Refik Anadol röportajı
İlk merak ettiğim, fiziki olarak karşımızda ne olduğu. SALT Galata’ya gelip çalışmana bakanlar neyle karşılaşıyor?
Proje izleyiciyi çevreleyen dairesel bir boşlukta deneyimlenebiliyor. Mekân olarak tamamıyla boş, tavan ve tabanın ayna ile sonsuzluğa uzandığı, duvarlarında ise müze ve kütüphane kavramının fütürist bir uzamda tekrardan yorumlandığı bir deneyimle devam ediyor.

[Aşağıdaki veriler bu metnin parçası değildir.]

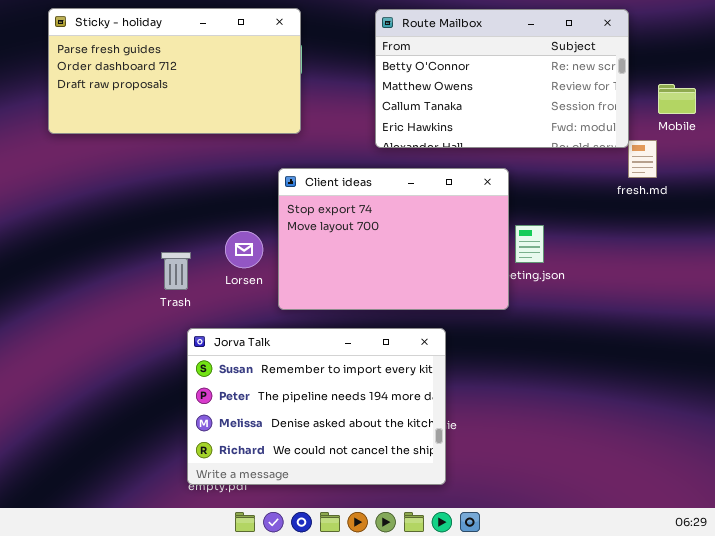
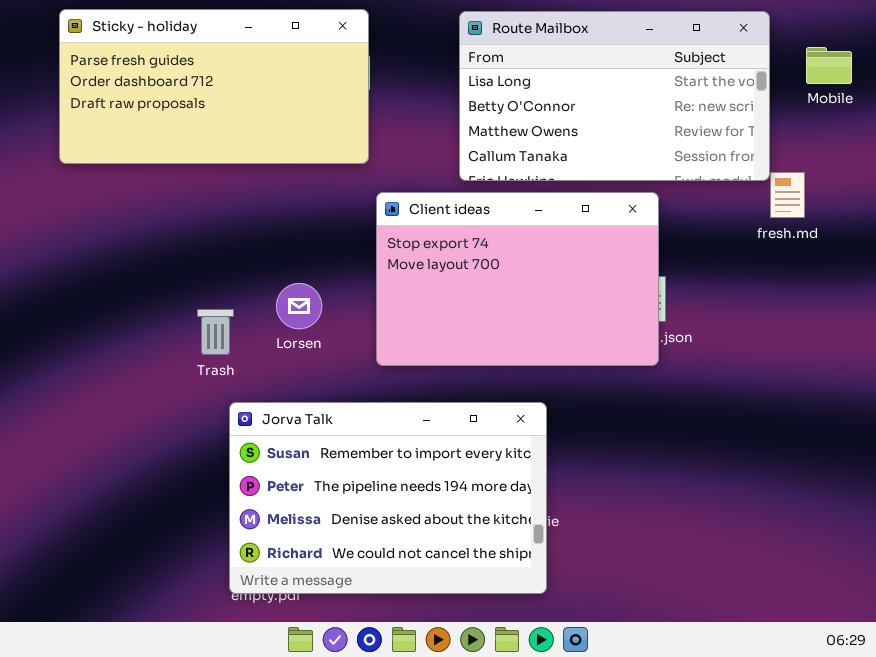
Route Mailbox: [375,9,629,148] -> [459,11,770,181], scrolled up 1 row
Mobile: [658,84,696,114] -> [806,47,852,84], moved
Client ideas: [278,168,509,310] -> [376,192,659,366], moved

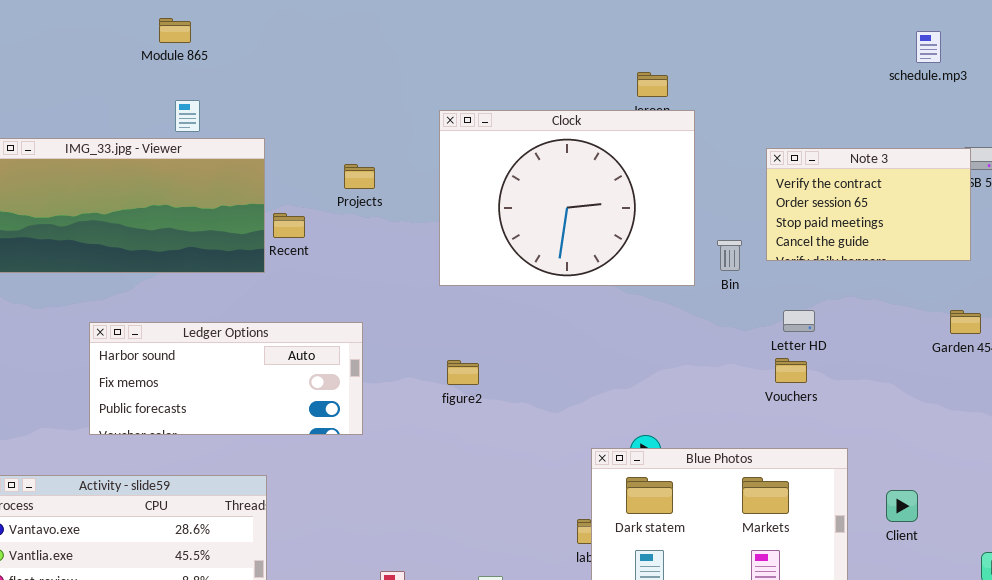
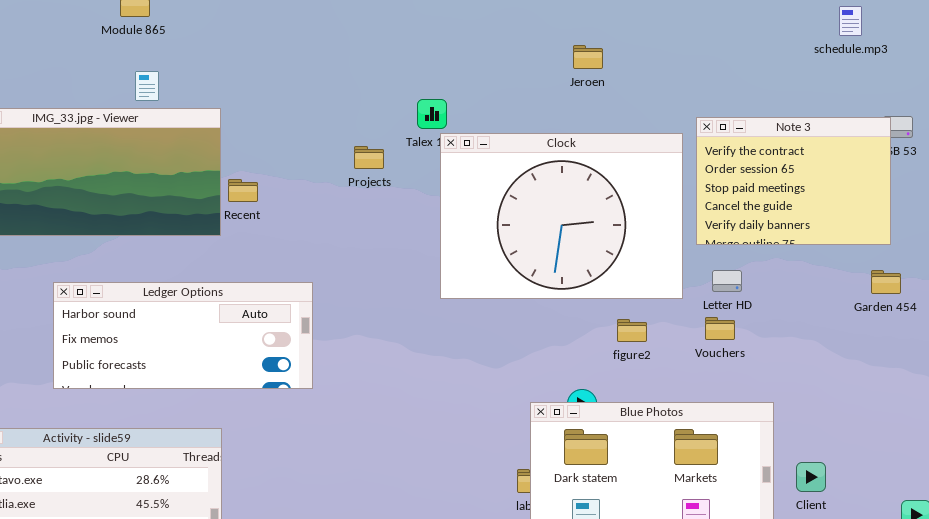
Clock: [439,110,695,286] -> [440,133,683,299], moved
Note 3: [766,148,971,261] -> [696,117,891,245], resized
Projects: [344,164,375,189] -> [354,146,384,169], moved
figure2: [447,360,479,385] -> [617,319,647,342], moved
Client: [886,490,918,522] -> [796,462,826,492], moved

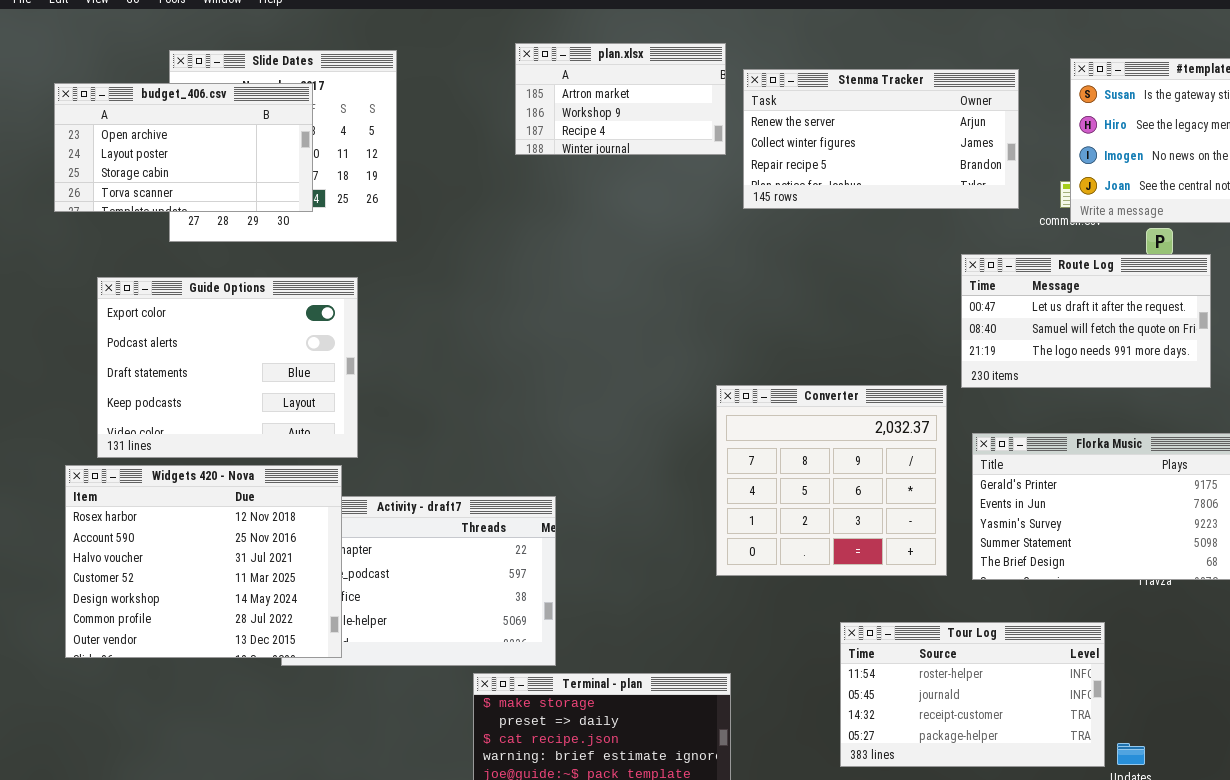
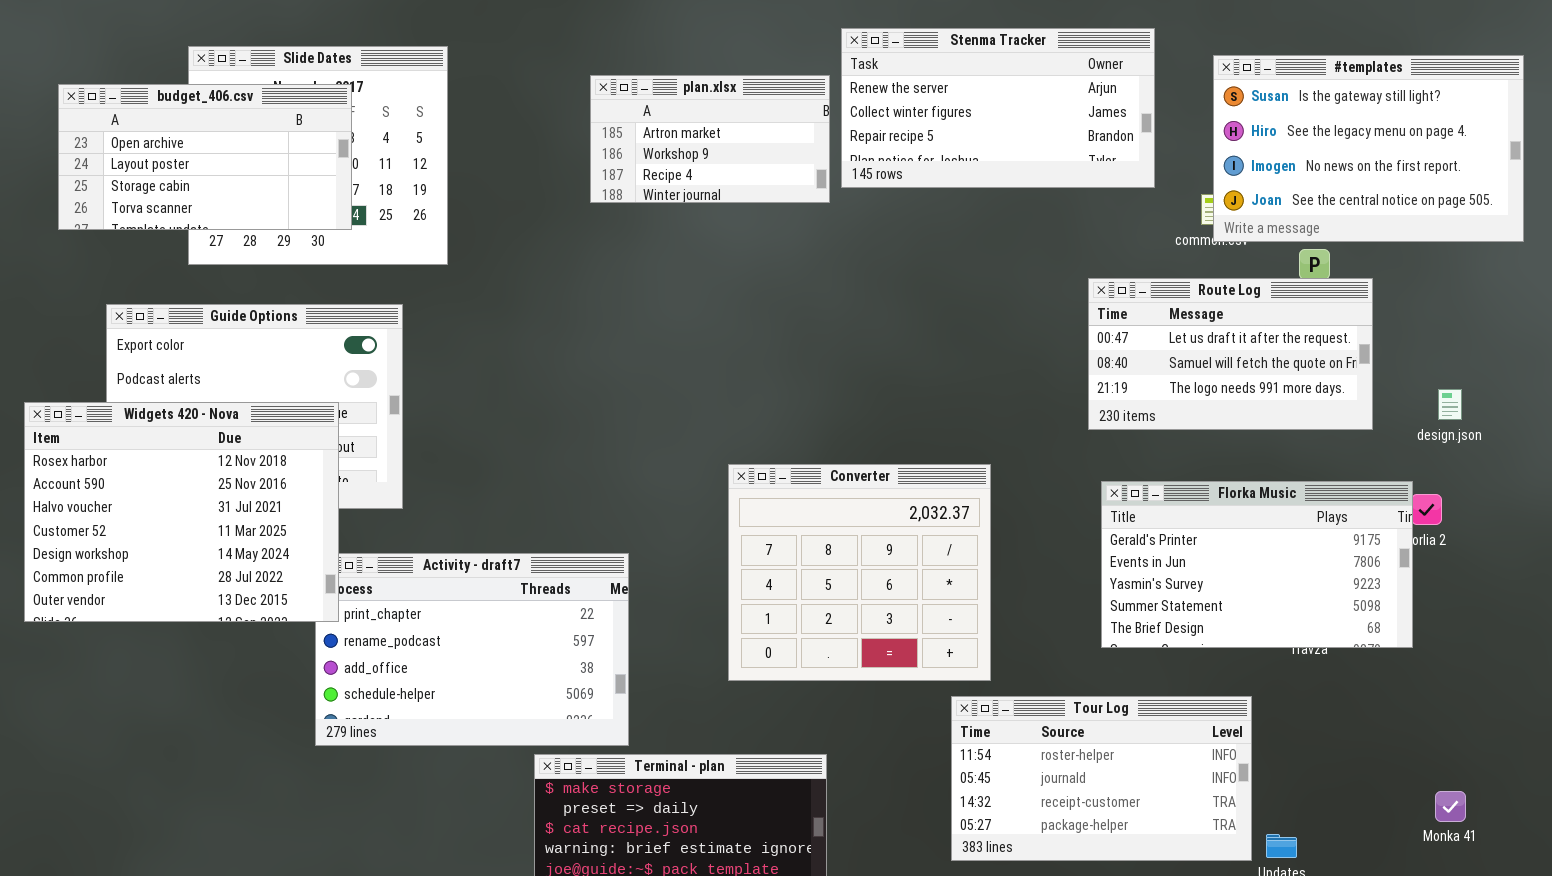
plan.xlsx: [515,43,726,155] -> [590,75,830,203], moved
Stenma Tracker: [743,69,1019,209] -> [841,28,1155,188], moved
Converter: [716,385,947,576] -> [728,464,991,681], moved
Widgets 420 - Nova: [65,465,342,658] -> [24,402,339,622], moved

Etkileşimli bir arayüz ile izleyici yapay zekanın tanımladığı veri uzayında, verinin bilgiye dönüşümüne tanıklık edebiliyor. Hatta yine yapay zekanın alternatif bir gerçeklikte SALT arşiv belgeleriyle kurduğu halüsinasyonların oluşturduğu mekânı da deneyimleyebiliyor. Bu projenin bir başka ayağı da sanal gerçeklik içerisinde geçiyor.

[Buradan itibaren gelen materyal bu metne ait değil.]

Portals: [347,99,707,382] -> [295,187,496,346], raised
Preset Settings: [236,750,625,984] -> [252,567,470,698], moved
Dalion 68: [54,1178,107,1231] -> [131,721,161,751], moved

Çalışmanla ilgili olarak, “Temel fikir, belgeleri kavramsal görünümlerine göre düzenlemek,” demişsin. SALT Araştırma’nın arşivini nasıl ele aldın?
Proje, sanatçı olarak birlikte altı ay geçirdiğim Google Sanatçılar ve Makine Zekası ekibiyle ortaya çıktı. Bu süreçte yapay zeka algoritmalarının kullanılmasını öğrenerek 1,7 milyon belgeyi yapay sinir ağlarından geçirip yepyeni bir mekân oluşturabildik. Bahsettiğim fiziki deneyim ise yapay zekanın ortaya koyduğu üç boyutlu mekânın içerisinde şiirsel bir deneyim olarak karşımıza çıkıyor.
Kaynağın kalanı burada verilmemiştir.